L'ancien coureur Alexandre Marchand oeuvre dans le monde des affaires depuis une quinzaine d'années.

D'athlète à homme d'affaires

En 2002, le coureur Alexandre Marchand a accroché ses espadrilles après une carrière au cours de laquelle il a fait partie de l'élite de l'athlétisme mondial. Depuis sa retraite comme athlète, il s'est lancé tête première dans une carrière dans le monde des affaires, où il excelle comme c'était le cas lors de ses belles années sur les pistes.
Le Trifluvien d'origine ne s'est pas retrouvé devant rien lorsqu'il a pris la difficile décision de se retirer de l'athlétisme et du même coup, de faire le deuil d'une participation aux Jeux olympiques, le seul grand rendez-vous d'envergure mondiale manquant à son palmarès. De son propre aveu, il n'y a pas eu de traversée du désert lorsque le spécialiste du 400 mètres et du 400 mètres haies est arrivé sur le marché du travail, contrairement à ce que d'autres athlètes ont vécu. Après avoir subi une importante blessure au genou en 2000, à quelques mois des Olympiques de Sydney, il n'a jamais été en mesure de retrouver les jambes qu'il avait avant. Les deux dernières années de sa carrière d'athlète lui ont donc permis de faire son deuil.
«Je n'ai jamais couru parce que je voulais aller aux Olympiques, mais plutôt parce que j'aimais ça et parce que je performais et aussi, je dois être honnête, parce que je faisais de l'argent. Quand j'ai arrêté, je ne performais plus comme avant en raison de ma blessure. Je suis donc tout simplement passé à autre chose. J'ai découvert que je performais dans les affaires et je me suis investi là-dedans. Ça s'est très bien fait. Il n'y a pas eu de coupure. Je n'ai jamais eu les blues. La preuve, je n'ai pas mis une paire de running shoes une seule fois entre 2002 et 2012», lance-t-il en riant.
Il a cependant effectué un retour à la compétition en 2012 et a réussi à participer aux Championnats du monde des maîtres en 2015. Ironie du sort, une blessure ne lui a pas permis de se faire justice après avoir bien fait aux Championnats canadiens.
Le bagage qu'il a acquis alors qu'il souffrait à l'entraînement et se mesurait aux meilleurs coureurs dans le monde lui a grandement servis afin ce que la transition se fasse en douceur.
«En arrivant sur le marché du travail, j'ai fait preuve de la même rigueur que lorsque je courais. Je ne connaissais peut-être pas bien mon nouveau domaine, mais ça c'est bien déroulé, car j'ai mis en application ce que j'avais acquis lors de mes années comme athlète. J'avais déjà des bases extrêmement solides», explique-t-il.
***
LISTE DES ACTIVITÉS:
1/ Répondez aux questions suivantes à partir du texte sur Alexandre Marchand.
(a) En quelle année Alexandre Marchand a-t-il accroché ses espadrilles ?
(b) En quelle année a-t-il subi une importante blessure au genou ?
(c) À quelle compétition a-t-il réussi à participer en 2015 ?
2/ Recopiez fidèlement le passage du texte sur Alexandre Marchand qui s'ouvre sur les mots « L'ancien coureur Alexandre » et se termine par « sur les pistes. ».

DONNÉES FOURNIES:
***
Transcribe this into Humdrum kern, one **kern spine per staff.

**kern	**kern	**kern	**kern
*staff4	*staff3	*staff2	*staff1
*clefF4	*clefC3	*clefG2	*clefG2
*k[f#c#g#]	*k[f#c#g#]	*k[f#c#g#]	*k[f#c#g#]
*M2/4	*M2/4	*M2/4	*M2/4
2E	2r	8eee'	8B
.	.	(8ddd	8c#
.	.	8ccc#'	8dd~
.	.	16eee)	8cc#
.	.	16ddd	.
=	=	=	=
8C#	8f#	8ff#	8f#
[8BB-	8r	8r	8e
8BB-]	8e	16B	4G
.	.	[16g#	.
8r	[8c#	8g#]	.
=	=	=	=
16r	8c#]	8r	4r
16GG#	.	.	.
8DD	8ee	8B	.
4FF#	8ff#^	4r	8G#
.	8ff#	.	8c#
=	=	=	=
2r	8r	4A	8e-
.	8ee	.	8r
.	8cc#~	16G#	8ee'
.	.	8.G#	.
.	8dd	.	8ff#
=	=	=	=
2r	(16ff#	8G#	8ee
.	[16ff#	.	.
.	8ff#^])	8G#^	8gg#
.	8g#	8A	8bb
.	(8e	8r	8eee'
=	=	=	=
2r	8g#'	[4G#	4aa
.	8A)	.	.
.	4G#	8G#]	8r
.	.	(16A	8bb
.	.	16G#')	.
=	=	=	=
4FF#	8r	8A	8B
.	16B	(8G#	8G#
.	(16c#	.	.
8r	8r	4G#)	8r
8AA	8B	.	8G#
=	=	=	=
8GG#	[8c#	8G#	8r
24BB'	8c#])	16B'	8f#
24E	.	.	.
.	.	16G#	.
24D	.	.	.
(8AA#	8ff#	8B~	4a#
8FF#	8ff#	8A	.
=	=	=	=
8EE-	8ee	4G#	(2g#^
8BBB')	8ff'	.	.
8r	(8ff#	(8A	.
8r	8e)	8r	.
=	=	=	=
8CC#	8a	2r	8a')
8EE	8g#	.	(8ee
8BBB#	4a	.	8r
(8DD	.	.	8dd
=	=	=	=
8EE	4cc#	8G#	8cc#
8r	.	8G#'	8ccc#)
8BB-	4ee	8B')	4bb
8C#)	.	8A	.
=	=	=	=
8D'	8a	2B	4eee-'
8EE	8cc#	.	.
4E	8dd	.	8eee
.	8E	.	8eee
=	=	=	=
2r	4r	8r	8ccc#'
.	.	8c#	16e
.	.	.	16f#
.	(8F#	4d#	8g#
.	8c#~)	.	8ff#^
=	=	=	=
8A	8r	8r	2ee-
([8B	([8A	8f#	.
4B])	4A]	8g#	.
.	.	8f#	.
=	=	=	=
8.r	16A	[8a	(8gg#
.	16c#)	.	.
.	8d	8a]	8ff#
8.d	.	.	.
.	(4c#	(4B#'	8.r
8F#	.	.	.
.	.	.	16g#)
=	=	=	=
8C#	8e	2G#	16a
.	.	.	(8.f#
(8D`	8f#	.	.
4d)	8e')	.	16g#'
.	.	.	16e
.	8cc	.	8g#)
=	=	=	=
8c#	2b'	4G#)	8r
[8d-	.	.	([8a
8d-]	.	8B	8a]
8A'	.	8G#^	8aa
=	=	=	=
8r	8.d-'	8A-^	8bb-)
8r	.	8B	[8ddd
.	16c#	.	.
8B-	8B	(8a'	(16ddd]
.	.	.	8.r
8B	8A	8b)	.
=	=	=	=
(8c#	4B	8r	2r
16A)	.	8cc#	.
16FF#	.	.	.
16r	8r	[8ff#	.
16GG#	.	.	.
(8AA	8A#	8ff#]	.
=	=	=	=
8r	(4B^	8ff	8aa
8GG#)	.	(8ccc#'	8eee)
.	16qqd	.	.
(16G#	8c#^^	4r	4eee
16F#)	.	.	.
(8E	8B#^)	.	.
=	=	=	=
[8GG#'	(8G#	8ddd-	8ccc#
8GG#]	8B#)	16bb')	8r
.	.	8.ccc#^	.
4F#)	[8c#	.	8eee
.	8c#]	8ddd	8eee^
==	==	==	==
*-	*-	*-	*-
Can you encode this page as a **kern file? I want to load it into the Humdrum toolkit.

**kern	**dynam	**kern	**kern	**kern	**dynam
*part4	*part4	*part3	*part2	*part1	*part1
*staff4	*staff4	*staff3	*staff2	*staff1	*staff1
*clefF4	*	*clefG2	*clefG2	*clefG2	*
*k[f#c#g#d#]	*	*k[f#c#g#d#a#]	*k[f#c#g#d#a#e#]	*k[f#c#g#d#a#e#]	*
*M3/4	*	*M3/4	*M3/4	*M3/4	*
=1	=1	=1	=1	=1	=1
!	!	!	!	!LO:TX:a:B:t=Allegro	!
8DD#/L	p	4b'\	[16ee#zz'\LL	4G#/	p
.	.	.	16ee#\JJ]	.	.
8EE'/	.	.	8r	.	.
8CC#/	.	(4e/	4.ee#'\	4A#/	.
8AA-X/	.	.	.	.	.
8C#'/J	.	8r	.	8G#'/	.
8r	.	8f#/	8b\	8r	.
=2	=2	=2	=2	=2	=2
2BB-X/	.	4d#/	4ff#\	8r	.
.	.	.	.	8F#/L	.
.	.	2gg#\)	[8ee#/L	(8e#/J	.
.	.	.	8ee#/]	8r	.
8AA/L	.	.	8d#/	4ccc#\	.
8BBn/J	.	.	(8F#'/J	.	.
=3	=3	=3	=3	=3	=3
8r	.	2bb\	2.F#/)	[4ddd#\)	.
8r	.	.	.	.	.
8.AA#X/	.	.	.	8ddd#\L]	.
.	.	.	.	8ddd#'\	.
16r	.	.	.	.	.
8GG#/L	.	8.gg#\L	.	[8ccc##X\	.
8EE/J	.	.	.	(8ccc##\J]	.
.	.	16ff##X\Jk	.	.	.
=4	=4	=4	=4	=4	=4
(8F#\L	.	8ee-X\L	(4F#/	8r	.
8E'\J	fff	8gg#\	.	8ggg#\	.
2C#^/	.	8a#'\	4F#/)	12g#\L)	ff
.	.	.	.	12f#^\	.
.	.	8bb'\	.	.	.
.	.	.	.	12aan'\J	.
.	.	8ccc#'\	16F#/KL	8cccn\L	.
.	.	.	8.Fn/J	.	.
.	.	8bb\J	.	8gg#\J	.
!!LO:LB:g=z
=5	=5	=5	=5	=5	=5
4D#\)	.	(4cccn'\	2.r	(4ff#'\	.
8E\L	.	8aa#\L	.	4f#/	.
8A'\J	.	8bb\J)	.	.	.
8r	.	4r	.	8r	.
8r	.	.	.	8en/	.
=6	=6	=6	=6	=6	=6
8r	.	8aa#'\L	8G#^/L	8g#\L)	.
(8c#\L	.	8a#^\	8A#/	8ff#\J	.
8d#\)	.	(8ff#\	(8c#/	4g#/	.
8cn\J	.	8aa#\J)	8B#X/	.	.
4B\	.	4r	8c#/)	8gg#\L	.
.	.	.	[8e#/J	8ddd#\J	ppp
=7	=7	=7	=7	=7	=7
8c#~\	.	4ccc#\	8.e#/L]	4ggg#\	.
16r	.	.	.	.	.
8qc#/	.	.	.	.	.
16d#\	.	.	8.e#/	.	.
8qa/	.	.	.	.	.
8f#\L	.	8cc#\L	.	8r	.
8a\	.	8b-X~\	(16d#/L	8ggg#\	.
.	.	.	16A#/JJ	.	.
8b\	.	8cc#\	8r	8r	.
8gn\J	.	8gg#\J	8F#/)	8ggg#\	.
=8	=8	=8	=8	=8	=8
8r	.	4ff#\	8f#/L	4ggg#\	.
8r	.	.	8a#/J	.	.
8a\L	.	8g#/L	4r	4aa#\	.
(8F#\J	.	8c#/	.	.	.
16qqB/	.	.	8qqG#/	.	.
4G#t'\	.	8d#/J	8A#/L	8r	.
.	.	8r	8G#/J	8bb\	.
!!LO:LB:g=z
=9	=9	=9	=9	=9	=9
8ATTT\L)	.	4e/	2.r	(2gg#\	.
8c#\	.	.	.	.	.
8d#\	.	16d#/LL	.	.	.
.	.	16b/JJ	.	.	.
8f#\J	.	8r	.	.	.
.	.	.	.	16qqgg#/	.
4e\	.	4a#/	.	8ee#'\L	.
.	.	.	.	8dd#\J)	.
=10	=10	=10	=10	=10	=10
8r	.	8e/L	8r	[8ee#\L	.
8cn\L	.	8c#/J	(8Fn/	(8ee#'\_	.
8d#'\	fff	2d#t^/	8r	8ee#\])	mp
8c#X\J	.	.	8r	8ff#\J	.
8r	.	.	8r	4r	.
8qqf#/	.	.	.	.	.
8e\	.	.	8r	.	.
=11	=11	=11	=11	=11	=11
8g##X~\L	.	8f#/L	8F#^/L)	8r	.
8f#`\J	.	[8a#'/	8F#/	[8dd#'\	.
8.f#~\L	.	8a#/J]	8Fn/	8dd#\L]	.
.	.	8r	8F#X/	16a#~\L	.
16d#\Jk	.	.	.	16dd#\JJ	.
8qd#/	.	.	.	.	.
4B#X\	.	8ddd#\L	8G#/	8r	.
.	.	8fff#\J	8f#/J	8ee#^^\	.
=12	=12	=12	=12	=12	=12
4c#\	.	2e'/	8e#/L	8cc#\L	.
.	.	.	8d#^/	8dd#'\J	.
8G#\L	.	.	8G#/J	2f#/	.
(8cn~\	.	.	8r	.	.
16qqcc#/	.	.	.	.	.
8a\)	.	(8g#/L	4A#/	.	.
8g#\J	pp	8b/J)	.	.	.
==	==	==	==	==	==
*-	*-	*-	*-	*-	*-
***
RÉPONSES AUX TÂCHES:
1/
(a) En 2002.
(b) En 2000.
(c) Aux Championnats du monde des maîtres.

2/
L'ancien coureur Alexandre Marchand oeuvre dans le monde des affaires depuis une quinzaine d'années.

D'athlète à homme d'affaires

En 2002, le coureur Alexandre Marchand a accroché ses espadrilles après une carrière au cours de laquelle il a fait partie de l'élite de l'athlétisme mondial. Depuis sa retraite comme athlète, il s'est lancé tête première dans une carrière dans le monde des affaires, où il excelle comme c'était le cas lors de ses belles années sur les pistes.